Statistics from the filing week ending May 16 indicate that week-over-week numbers of new claims for unemployment insurance continue to decrease but remain at historically high levels; the trend line for continued claims is still relatively flat.
In the nine weeks since March 14, 4,433 initial claims have been filed by Fauquier County residents, including 211 in the most recent filing week, which ended May 16, a decrease of 21% from the previous week. Initial claims by county residents appear to have peaked during the filing period ending April 4, when 1,029 residents filed for benefits.
Continued weekly claims (for those who had already filed for unemployment and been approved) stood at 2,479 in the county, a slight decrease from the previous week.
Approximately 12% of Fauquier County’s estimated 37,475 resident civilian workers have filed at least an initial unemployment claim during the pandemic, and 7% of the workforce filed an initial or continued claim during the latest filing week. (The workforce estimate comes from the U.S. Bureau of Labor Statistics.)
Statewide, in the week ending May 16, 44,699 workers filed initial claims for unemployment benefits, down 14% from the previous week and representing about the same percentage week-over-week decrease as in recent weeks.
Continued weekly claims stood at 392,673 in Virginia, up less than 3% from the previous week. There were only 18,177 continued claims filed statewide last year during the comparable week.
(VEC unemployment data are not seasonally adjusted.)
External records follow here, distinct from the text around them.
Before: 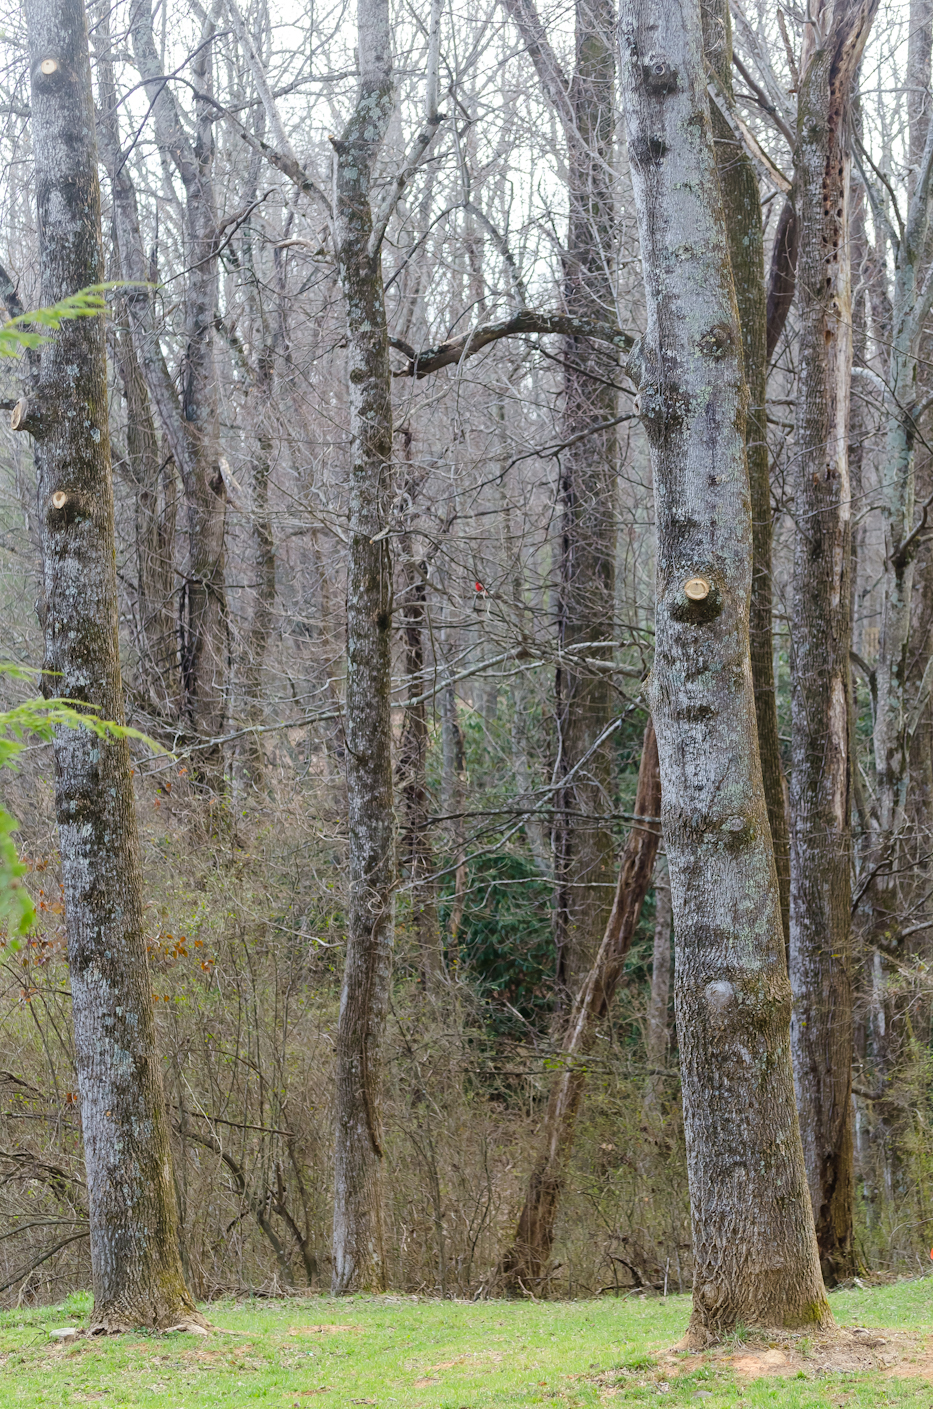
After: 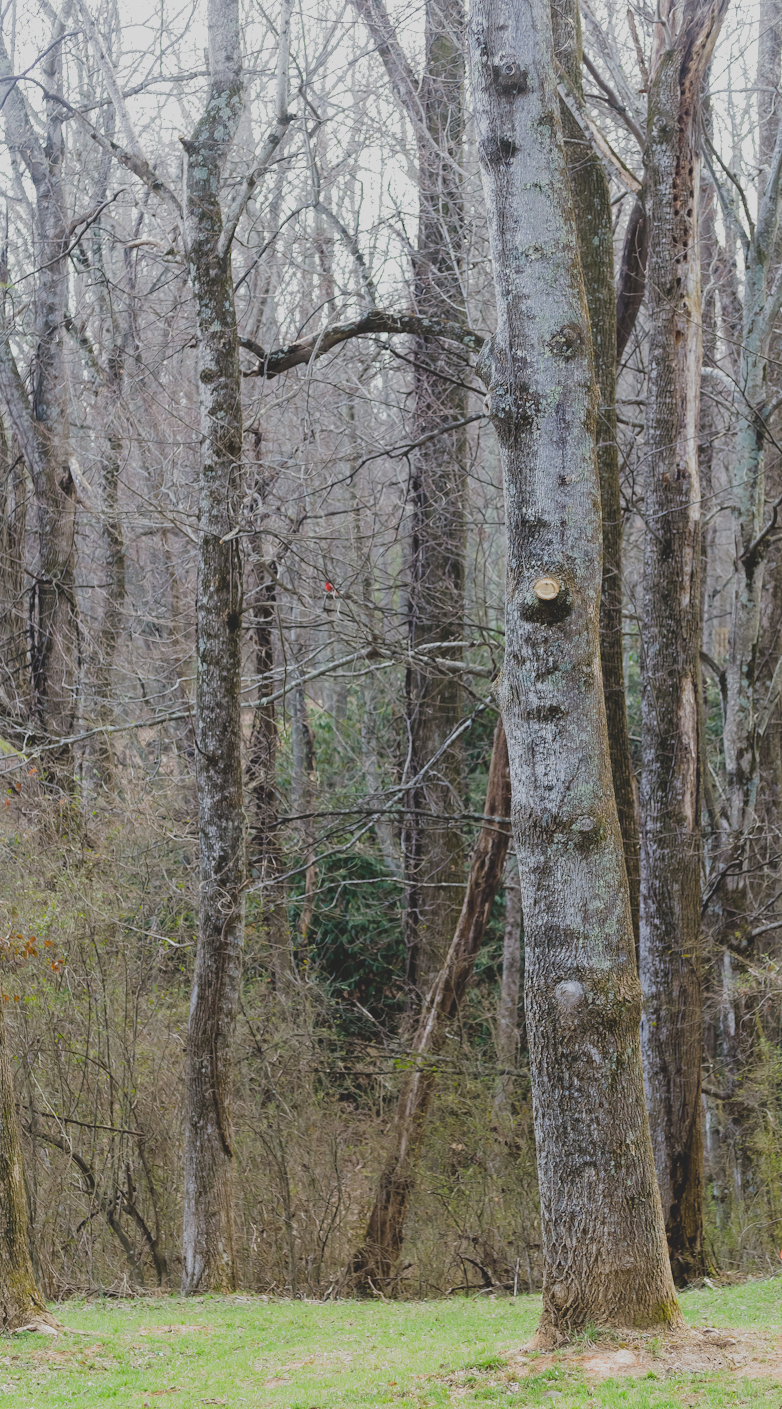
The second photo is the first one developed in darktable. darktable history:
filmic rgb: black relative exposure -8.2 EV, white relative exposure 2.2 EV, threshold 3 EV, hardness 7.11, latitude 75%, contrast 1.325, highlights saturation mix -2%, shadows ↔ highlights balance 30%, preserve chrominance RGB euclidean norm, color science v5 (2021), contrast in shadows safe, contrast in highlights safe, enable highlight reconstruction true
crop: left 16.145%
contrast brightness saturation: contrast -0.28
Phase 1 of Gov. Northam’s plan to lift restrictions on businesses and public gatherings began on Friday, May 15, for most Virginia localities – including Fauquier County – but not for some major population centers in Northern Virginia and around Richmond. The start of the reopening plan does not appear to have changed significantly recent trends in unemployment statistics either locally or statewide.
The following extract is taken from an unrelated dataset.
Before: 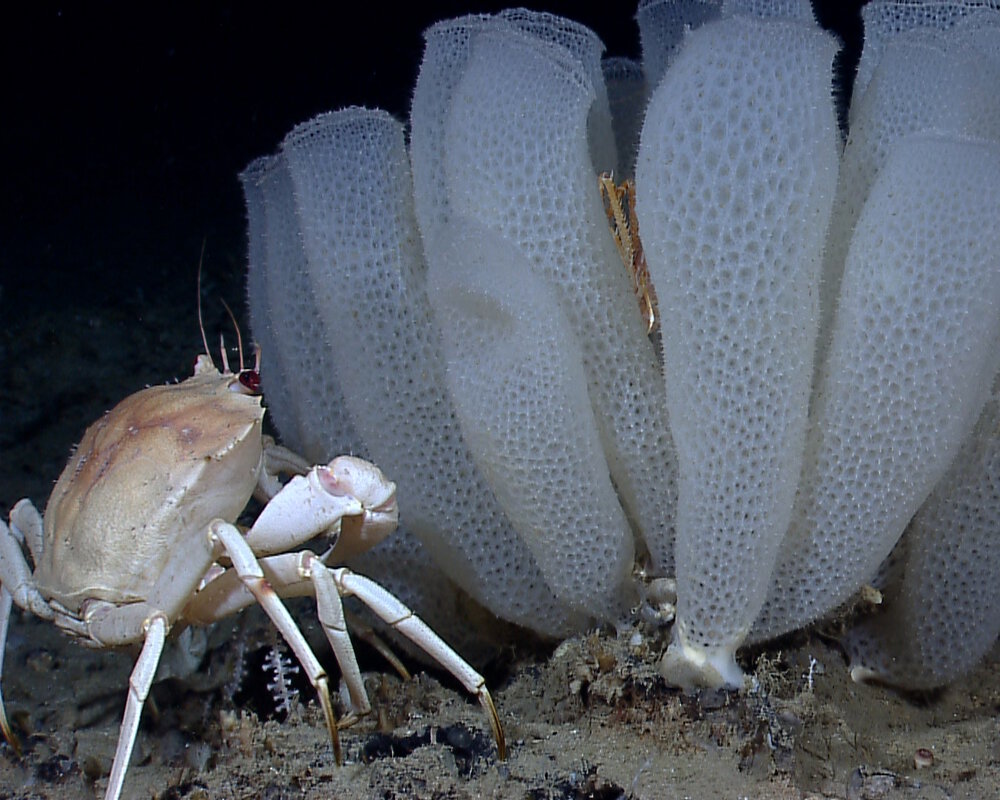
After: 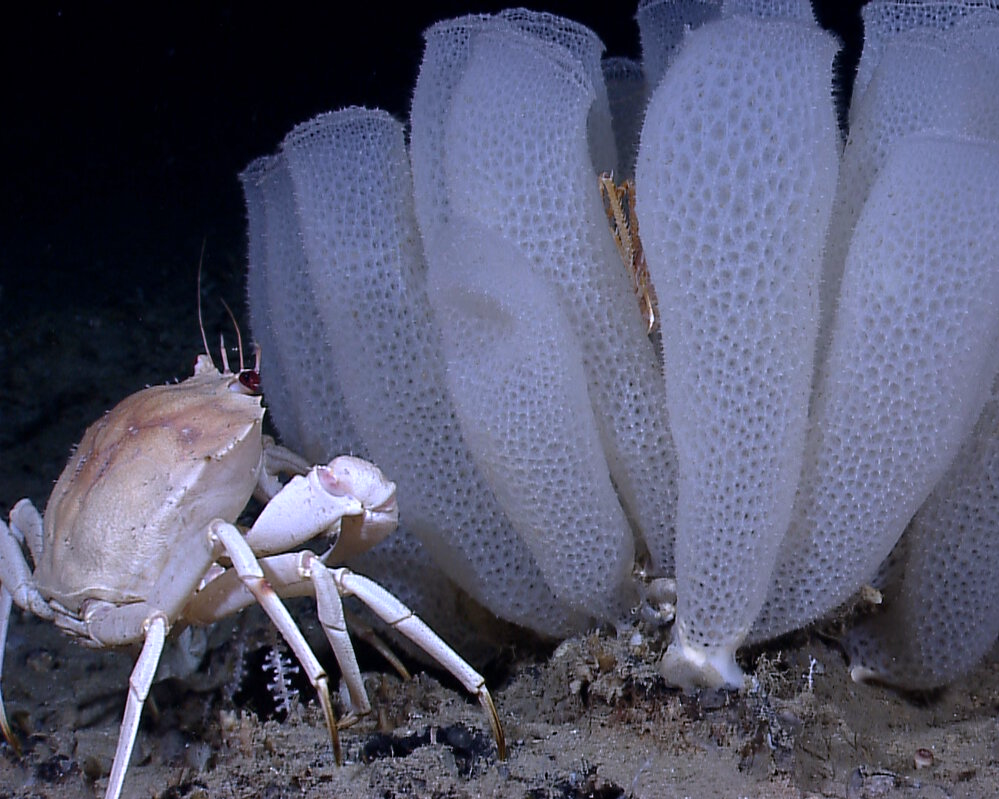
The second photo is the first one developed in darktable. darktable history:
contrast brightness saturation: saturation -0.1
white balance: red 1.042, blue 1.17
Accommodation and food service industries hit especially hard
According to statewide industry-level statistics released by the VEC for the week ending May 9, people employed in accommodation and food service industries continue to make up the largest percent of those filing initial claims, but their share has fallen since the pandemic response began to cause mass layoffs. In the week ending March 21, these workers made up 45% of those filing initial claims; in the most recent week, that figure stood at 19%.
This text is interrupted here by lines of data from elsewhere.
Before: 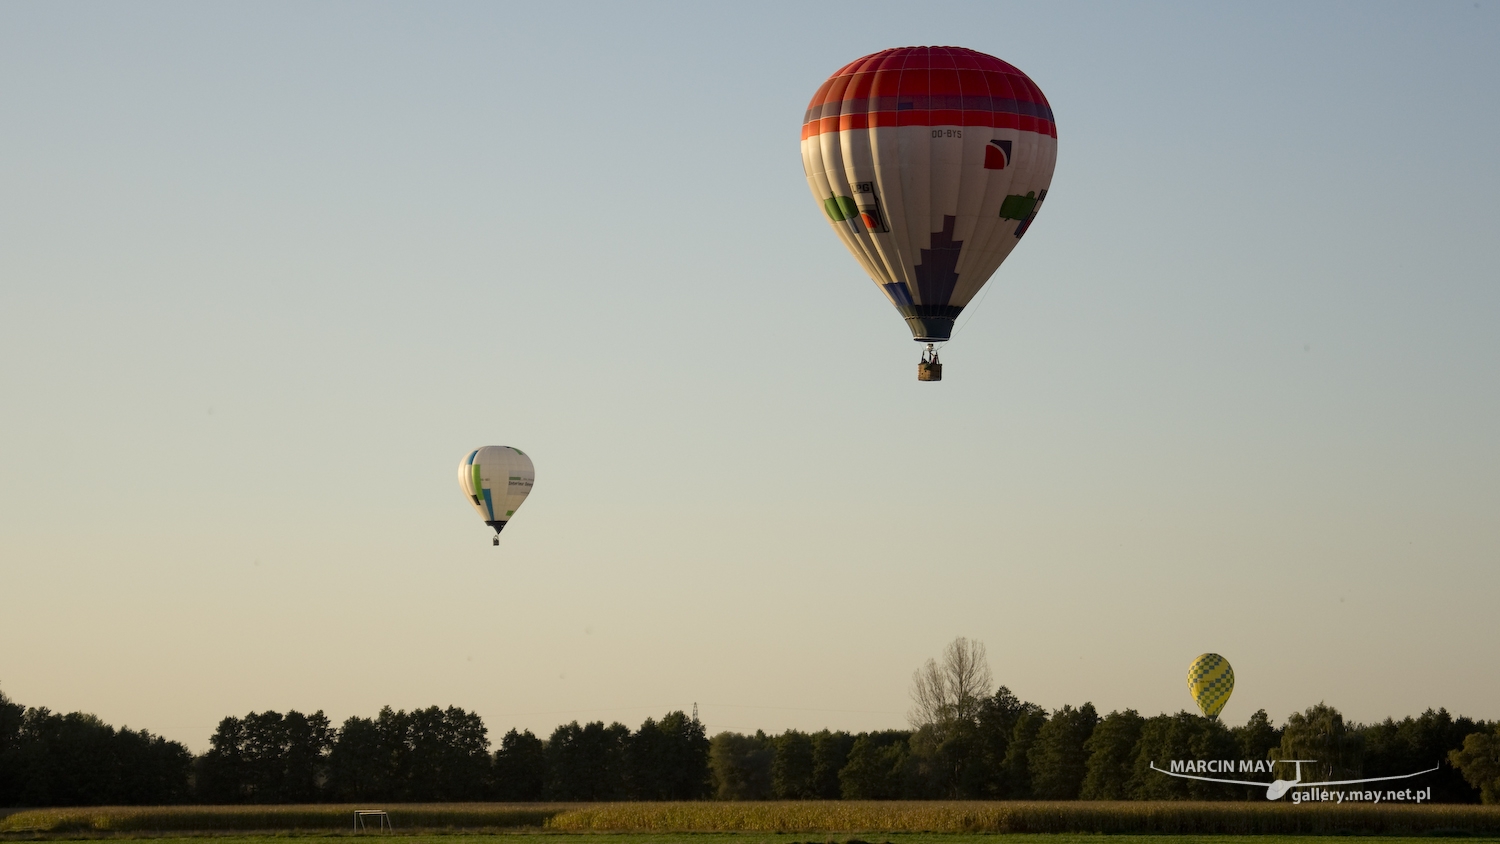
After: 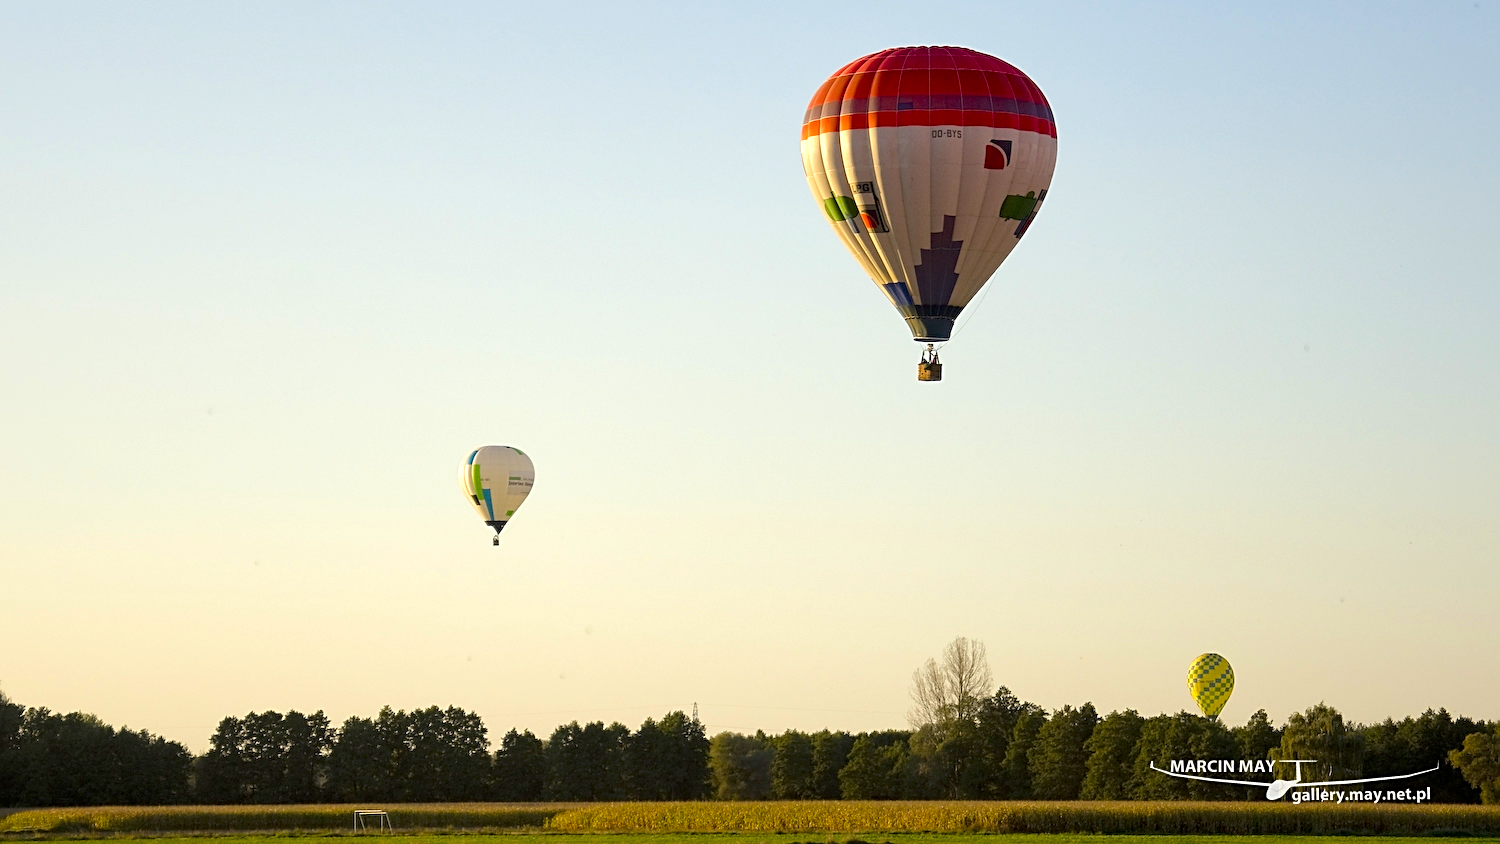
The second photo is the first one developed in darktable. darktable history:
local contrast: mode bilateral grid, contrast 21, coarseness 100, detail 150%, midtone range 0.2
exposure: black level correction 0, exposure 0.302 EV, compensate highlight preservation false
sharpen: on, module defaults
color balance rgb: perceptual saturation grading › global saturation 25.024%
tone equalizer: -8 EV 0.967 EV, -7 EV 0.99 EV, -6 EV 1.01 EV, -5 EV 0.963 EV, -4 EV 0.995 EV, -3 EV 0.769 EV, -2 EV 0.524 EV, -1 EV 0.263 EV, edges refinement/feathering 500, mask exposure compensation -1.57 EV, preserve details no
The share of initial claimants who are retail workers has almost doubled since March 21, from 8% to 15%. Job losses in the health care and social assistance industries followed, most recently accounting for 13% of the total of initial claims.
Women, young and black workers disproportionally affected
According to the most recent demographic data, compiled by the VEC during the week ending May 9, job losses statewide continue to affect especially women, young and black workers.
In that week, 48% of workers filing initial claims statewide were under the age of 35. Women made up 53% of claimants; African Americans, despite making up 19% of the state’s population, made up 33% of new unemployment claims; white workers made up 46% of claimants, despite representing 67% of the state’s population.
Workers of Asian-Pacific ethnicity made up 10% of claims, and those of Hispanic ancestry made up just 0.38% of initial claims that week. The ethnicity of 8% of claimants were not reported.
Overall, 77% of Virginia weekly claimants did not have a four-year college degree.
Initial claims down 9% nationally compared to previous week
Nationwide, the number of seasonally adjusted initial claims for unemployment insurance totaled 2.4 million for the week ending May 16, a decrease of 9% from the previous week’s revised total. A cumulative total of 38.6 million workers have filed at least an initial claim for unemployment insurance over nine weeks.
The unemployment rate for April was announced by the U.S. Bureau of Labor Statistics at 14.7%, the highest seasonally adjusted rate recorded since that statistic was first introduced in 1947. The household survey, which along with a survey of firms is the basis for the BLS employment calculations, was conducted from April 12 through April 18.
The national unemployment rate for May will be released on June 5.